On Mar 13, 2012, at 5:59 PM, Ralph Goers wrote:
> 
> On Mar 13, 2012, at 4:55 PM, Patrick Hunt wrote:
> 
>> On Tue, Mar 13, 2012 at 4:31 PM, Ralph Goers <[email protected]> 
>> wrote:
>>> 
>>> On Mar 13, 2012, at 4:08 PM, Eric Sammer wrote:
>>> 
>>>> +1 on Arvind as 1.1.0 RM and on a 1.1.0 branch. +0 on labeling the release
>>>> beta. Kind of feel like it's something to list in the README (on advice
>>>> from phunt) and just release. Otherwise, it sounds like there will be a
>>>> 1.1.0 final (which the ASF doesn't do). The advice I got when we tackled
>>>> this with 1.0.0 was that the ASF produces releases, period. The quality can
>>>> be indicated in the README (unless I misunderstood).
>>> 
>>> I'm not sure whose advice you got but other projects do versions like 
>>> 1.2-beta all the time.  IMO opinion labeling this 1.1-beta-incubating makes 
>>> it clear to everyone what it is even without reading the README, including 
>>> anyone typing the version in their pom - who almost never read those.
>> 
>> A couple good items on the faq about this, see this for general details on 
>> what's a release:
>> http://www.apache.org/dev/release.html#what
> 
> Releases are packages that have been approved for general public release, 
> with varying degrees of caveat regarding their perceived quality or potential 
> for change. Releases that are intended for everyday usage by non-developers 
> are usually referred to as "stable" or "general availability (GA)" releases. 
> Releases that are believed to be usable by testers and developers outside the 
> project, but perhaps not yet stable in terms of features or functionality, 
> are usually referred to as "beta" or "unstable". Releases that only represent 
> a project milestone and are intended only for bleeding-edge developers 
> working outside the project are called "alpha".
> 
> While this doesn't mean you have to include the terms in the name but I read 
> that as certainly implying it.

It is an important point that the name "1.1.0-beta" implies that we will have 
1.1.0 RCs and then a 1.1.0 final. That's not what I thought I was voting for 
with a +1, I was thinking along the lines of what  Apache Hadoop does by 
indicating the level of production use that occurred for the code line in the 
Release Notes. However, it's easy to see that the label Beta expresses a belief 
or opinion about the quality of the software.
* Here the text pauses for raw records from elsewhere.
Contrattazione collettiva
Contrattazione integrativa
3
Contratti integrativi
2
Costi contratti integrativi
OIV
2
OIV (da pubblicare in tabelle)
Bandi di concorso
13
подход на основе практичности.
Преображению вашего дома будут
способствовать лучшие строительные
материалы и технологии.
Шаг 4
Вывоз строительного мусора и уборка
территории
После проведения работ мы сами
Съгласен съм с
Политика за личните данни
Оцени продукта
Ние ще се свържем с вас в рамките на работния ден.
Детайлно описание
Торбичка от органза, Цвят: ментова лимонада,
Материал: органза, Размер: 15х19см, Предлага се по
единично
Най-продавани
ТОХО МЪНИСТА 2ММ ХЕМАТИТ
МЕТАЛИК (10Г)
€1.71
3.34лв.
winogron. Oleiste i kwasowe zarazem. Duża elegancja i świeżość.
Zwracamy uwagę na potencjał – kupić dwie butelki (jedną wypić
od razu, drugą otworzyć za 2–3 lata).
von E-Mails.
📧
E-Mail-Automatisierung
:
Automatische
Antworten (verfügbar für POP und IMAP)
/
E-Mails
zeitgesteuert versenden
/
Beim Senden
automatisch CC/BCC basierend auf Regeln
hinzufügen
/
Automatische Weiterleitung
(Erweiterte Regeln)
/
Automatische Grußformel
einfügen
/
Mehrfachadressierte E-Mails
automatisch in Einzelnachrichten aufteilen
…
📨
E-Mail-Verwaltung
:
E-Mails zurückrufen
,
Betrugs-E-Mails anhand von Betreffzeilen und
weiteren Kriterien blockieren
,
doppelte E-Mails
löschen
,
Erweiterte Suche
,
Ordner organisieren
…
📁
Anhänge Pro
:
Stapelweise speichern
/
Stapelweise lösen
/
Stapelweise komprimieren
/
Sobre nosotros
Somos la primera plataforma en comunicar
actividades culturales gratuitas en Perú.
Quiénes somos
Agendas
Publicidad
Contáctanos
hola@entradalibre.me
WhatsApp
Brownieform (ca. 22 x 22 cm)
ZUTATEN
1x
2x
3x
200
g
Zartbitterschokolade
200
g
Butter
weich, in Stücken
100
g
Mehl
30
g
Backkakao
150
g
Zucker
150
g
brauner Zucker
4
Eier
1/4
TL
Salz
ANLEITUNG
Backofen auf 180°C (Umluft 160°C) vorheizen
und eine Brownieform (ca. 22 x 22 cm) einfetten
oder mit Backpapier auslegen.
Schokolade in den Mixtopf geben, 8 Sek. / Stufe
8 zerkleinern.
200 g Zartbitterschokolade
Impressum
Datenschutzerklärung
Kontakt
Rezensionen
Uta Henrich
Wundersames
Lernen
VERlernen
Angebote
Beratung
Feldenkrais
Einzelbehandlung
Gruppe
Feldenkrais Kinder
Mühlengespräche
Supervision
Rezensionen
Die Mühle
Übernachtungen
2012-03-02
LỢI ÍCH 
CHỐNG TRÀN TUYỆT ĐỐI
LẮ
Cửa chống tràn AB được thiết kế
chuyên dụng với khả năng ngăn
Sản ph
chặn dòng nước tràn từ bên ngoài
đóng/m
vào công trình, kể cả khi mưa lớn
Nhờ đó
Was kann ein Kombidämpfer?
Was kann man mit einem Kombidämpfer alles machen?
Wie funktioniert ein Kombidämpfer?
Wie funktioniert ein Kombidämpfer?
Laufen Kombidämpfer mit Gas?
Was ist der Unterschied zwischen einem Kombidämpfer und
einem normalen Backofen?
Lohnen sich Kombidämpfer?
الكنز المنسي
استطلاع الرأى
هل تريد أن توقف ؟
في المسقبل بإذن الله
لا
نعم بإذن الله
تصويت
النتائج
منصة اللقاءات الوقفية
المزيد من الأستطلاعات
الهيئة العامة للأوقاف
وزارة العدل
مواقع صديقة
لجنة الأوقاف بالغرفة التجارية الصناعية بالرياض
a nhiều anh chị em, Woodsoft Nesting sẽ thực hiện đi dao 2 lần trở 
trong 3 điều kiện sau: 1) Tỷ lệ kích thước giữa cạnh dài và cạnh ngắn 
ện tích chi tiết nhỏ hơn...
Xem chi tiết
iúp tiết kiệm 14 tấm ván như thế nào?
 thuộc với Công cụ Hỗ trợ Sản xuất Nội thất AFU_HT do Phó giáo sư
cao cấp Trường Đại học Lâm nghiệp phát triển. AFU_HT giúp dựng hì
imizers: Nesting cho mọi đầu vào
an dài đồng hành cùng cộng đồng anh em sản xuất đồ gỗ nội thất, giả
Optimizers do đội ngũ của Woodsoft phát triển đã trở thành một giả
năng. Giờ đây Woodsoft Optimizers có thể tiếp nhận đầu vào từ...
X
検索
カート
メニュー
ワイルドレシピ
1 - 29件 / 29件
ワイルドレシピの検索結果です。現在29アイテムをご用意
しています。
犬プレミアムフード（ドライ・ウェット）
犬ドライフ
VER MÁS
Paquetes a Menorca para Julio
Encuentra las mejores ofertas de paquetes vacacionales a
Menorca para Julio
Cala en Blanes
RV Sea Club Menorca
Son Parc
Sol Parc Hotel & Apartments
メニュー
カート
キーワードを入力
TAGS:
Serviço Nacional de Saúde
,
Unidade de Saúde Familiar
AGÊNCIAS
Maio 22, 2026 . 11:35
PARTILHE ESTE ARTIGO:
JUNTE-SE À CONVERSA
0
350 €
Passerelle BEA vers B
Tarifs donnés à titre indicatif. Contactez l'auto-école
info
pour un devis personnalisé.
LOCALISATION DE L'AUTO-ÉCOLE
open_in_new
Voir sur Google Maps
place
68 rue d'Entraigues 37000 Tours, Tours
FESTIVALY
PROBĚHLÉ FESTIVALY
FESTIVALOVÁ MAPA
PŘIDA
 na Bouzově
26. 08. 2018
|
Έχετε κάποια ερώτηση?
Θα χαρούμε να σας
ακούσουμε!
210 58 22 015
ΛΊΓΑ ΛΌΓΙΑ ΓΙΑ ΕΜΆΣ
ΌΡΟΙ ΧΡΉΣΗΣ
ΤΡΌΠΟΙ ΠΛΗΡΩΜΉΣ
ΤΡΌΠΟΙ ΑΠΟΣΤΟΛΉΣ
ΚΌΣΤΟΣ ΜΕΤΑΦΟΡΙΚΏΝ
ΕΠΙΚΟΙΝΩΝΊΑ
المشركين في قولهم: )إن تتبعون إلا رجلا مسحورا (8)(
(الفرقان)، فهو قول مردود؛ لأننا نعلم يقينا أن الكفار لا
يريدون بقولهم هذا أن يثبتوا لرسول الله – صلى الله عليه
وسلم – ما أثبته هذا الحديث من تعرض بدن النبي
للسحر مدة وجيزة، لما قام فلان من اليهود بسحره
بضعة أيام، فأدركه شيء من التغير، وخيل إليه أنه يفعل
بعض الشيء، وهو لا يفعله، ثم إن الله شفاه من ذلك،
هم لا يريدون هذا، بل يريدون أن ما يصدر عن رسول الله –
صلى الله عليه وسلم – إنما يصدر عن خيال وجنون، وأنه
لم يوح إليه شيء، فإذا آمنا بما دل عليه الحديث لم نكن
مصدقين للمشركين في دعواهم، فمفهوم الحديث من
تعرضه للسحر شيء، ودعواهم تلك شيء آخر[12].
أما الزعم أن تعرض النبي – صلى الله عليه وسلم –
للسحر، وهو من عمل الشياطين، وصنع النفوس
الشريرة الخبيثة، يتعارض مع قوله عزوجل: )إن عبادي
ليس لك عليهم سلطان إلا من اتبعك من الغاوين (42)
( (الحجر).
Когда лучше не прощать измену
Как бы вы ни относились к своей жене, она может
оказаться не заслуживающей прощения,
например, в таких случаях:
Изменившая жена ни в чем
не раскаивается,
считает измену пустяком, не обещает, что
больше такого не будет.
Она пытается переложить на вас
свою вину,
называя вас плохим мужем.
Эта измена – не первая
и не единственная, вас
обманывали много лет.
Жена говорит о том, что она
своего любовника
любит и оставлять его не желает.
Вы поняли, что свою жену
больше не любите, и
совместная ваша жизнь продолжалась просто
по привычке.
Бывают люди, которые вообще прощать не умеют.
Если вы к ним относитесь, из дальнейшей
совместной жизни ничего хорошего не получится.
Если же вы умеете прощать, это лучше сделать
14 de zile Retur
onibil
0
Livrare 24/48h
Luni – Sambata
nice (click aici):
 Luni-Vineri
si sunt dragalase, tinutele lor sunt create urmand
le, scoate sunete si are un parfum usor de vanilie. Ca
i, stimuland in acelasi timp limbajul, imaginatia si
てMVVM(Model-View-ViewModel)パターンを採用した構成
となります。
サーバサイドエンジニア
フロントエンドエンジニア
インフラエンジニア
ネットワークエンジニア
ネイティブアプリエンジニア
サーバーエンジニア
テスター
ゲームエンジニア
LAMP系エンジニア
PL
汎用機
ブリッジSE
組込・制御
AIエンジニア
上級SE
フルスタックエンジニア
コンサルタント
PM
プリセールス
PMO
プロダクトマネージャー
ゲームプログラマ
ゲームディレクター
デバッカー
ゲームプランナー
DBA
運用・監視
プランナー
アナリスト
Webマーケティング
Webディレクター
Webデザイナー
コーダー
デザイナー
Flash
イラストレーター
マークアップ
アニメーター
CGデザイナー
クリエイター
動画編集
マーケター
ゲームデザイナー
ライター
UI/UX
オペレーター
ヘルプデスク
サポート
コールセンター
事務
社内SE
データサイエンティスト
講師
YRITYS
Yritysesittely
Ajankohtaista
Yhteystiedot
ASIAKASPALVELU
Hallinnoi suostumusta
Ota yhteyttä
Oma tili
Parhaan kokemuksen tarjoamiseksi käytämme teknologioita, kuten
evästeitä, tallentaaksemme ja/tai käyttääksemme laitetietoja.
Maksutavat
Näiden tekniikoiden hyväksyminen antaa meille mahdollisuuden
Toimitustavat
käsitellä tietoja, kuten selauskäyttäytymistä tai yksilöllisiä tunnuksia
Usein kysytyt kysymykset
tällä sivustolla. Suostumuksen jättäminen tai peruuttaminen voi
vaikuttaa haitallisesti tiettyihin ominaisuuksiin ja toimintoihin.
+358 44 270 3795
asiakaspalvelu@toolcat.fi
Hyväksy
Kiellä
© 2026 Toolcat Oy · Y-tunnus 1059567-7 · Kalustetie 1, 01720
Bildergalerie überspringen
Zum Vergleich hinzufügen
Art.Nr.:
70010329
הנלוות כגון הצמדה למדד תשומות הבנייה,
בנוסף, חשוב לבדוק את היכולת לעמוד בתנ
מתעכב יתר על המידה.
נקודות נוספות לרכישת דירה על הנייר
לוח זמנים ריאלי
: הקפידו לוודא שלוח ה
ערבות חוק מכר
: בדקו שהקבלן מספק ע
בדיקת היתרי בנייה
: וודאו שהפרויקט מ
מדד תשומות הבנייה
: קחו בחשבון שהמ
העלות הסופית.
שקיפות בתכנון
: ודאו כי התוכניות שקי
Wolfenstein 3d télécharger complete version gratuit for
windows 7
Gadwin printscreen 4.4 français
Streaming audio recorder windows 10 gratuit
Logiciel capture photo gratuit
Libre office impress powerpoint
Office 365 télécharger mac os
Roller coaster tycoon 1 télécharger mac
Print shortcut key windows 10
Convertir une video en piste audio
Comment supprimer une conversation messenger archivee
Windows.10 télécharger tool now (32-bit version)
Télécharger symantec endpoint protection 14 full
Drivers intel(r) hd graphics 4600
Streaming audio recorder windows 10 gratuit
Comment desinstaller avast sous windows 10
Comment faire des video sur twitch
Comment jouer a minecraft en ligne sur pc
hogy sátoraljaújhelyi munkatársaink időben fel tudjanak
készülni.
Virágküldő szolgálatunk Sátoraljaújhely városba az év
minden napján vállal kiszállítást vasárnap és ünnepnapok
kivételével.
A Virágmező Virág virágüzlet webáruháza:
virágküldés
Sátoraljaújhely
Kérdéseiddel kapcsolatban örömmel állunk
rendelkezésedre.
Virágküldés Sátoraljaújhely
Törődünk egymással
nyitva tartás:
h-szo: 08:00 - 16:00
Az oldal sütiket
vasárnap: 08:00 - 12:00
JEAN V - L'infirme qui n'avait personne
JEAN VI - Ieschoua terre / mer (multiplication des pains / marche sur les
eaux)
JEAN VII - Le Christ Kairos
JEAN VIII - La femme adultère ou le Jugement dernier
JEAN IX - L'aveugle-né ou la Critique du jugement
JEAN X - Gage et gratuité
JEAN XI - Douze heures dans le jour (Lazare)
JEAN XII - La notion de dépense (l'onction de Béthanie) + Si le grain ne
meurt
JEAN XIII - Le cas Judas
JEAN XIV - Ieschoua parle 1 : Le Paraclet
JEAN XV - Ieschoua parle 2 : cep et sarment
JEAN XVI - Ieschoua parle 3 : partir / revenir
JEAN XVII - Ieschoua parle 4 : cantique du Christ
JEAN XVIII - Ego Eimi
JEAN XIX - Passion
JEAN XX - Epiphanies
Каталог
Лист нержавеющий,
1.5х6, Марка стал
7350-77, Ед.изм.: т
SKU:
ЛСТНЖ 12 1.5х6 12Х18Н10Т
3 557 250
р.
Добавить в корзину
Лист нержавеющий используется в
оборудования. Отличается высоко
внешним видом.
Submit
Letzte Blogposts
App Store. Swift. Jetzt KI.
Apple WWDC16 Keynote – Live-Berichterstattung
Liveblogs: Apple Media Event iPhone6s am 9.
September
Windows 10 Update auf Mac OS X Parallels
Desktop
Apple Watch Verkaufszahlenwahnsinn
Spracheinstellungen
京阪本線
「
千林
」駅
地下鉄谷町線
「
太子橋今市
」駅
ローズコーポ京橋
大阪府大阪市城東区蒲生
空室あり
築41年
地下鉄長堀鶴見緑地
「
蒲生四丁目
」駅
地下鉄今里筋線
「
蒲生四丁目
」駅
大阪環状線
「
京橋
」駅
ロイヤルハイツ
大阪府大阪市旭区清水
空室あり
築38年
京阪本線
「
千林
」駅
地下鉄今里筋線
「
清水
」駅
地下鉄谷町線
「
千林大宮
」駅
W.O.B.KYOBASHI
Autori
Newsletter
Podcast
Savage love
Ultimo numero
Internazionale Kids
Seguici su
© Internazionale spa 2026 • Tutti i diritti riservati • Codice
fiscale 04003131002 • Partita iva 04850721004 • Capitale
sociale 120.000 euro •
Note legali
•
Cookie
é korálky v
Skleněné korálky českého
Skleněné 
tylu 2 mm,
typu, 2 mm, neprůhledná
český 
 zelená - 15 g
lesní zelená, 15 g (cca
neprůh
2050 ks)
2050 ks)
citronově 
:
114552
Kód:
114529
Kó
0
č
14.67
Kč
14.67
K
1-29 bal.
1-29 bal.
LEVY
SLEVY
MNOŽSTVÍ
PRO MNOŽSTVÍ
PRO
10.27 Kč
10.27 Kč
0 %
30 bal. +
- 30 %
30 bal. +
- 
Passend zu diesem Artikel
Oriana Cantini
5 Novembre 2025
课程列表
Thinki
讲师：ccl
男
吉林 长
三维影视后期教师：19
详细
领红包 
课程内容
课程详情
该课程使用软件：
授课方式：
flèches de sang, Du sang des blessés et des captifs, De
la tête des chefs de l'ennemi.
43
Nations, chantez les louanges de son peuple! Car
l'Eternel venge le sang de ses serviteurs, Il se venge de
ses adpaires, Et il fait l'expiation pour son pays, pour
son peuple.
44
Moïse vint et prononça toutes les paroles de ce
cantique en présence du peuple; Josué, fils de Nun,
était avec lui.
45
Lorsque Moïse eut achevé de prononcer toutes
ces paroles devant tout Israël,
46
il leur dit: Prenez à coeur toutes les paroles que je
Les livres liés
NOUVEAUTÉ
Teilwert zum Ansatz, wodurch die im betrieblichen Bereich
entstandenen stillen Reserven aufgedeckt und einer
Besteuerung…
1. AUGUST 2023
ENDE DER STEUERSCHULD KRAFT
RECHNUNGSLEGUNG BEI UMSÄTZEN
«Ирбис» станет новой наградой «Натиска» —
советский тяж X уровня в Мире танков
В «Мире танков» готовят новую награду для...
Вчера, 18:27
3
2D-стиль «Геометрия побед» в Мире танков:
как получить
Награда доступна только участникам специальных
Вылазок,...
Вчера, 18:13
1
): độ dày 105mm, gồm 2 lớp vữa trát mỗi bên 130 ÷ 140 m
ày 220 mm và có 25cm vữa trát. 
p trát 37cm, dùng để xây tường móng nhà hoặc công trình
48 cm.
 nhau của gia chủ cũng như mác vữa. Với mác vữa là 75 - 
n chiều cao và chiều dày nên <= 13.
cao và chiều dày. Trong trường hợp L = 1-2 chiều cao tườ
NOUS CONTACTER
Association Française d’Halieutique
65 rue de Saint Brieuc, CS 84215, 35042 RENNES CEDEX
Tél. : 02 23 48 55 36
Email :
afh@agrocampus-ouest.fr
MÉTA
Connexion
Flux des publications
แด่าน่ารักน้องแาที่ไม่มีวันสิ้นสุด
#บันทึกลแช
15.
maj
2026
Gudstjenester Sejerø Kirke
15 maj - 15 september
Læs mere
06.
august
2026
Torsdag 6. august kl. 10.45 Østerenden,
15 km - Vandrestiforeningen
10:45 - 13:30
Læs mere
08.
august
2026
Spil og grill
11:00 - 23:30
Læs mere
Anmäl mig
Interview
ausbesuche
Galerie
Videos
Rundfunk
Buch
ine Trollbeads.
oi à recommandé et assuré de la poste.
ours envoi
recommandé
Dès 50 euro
In reality, we already know of people using Flume NG in production, and how are 
we to know whether it meets a potential user's production requirements or not? 
Whether it qualifies as Alpha or Beta or Final is subjective, and waiting 
around for everyone to think a release version is "final" sounds like an 
exercise in frustration to me. Let's just put a list of features and a list of 
known issues (Bug Jiras) in the release notes. Let's worry less about labels 
and more about making well-designed software and releasing regularly. If we 
find any very serious issues with a given release, we always have the option of 
doing a point release to fix it.

tl;dr: labels are too subjective, i say we leave it be

Mike

> 
>> 
>> Also this which goes into a bit more detail about types of releases:
>> http://www.apache.org/dev/release.html#release-typeso
>> 
>> In neither of these cases is Apache proscribing how to "name" your
>> release however (although in the incubator you must indicate clearly
>> "incubating"). Just the process that must be followed to consider
>> something a release.
>> 
>> My personal experience (granted it's with Hadoop related projects) is
>> that they typically do not include the quality level in the name
>> itself. Rather putting it in the readme, release notes, etc... But
>> that's up to you. Some projects at Apache certainly do this, but none
>> that i've been involved with. My personal preference is to have
>> release notes that cover any issues the user should be aware of,
>> rather than relying on "alpha/beta" labels in the name which might be
>> confusing.
> 
> Not every project is Hadoop.
> 
> In Maven we do this all the time, both for Maven itself and the plugins. I 
> recall doing it for Cocoon. 
> 
> http://archive.apache.org/dist/tomcat/tomcat-7/
> http://archive.apache.org/dist/httpd/
> http://archive.apache.org/dist/httpcomponents/httpclient/binary/
> http://archive.apache.org/dist/commons/lang/binaries/  (Notice that 3.0, 
> which broke compatibility, had a beta)
> http://archive.apache.org/dist/jackrabbit/
> 
> In fact, I would say it is more the norm to do this than not.
> 
> Again, I'm used to dealing with Maven users. They will assume that if it 
> doesn't have alpha or beta in the version then it isn't one.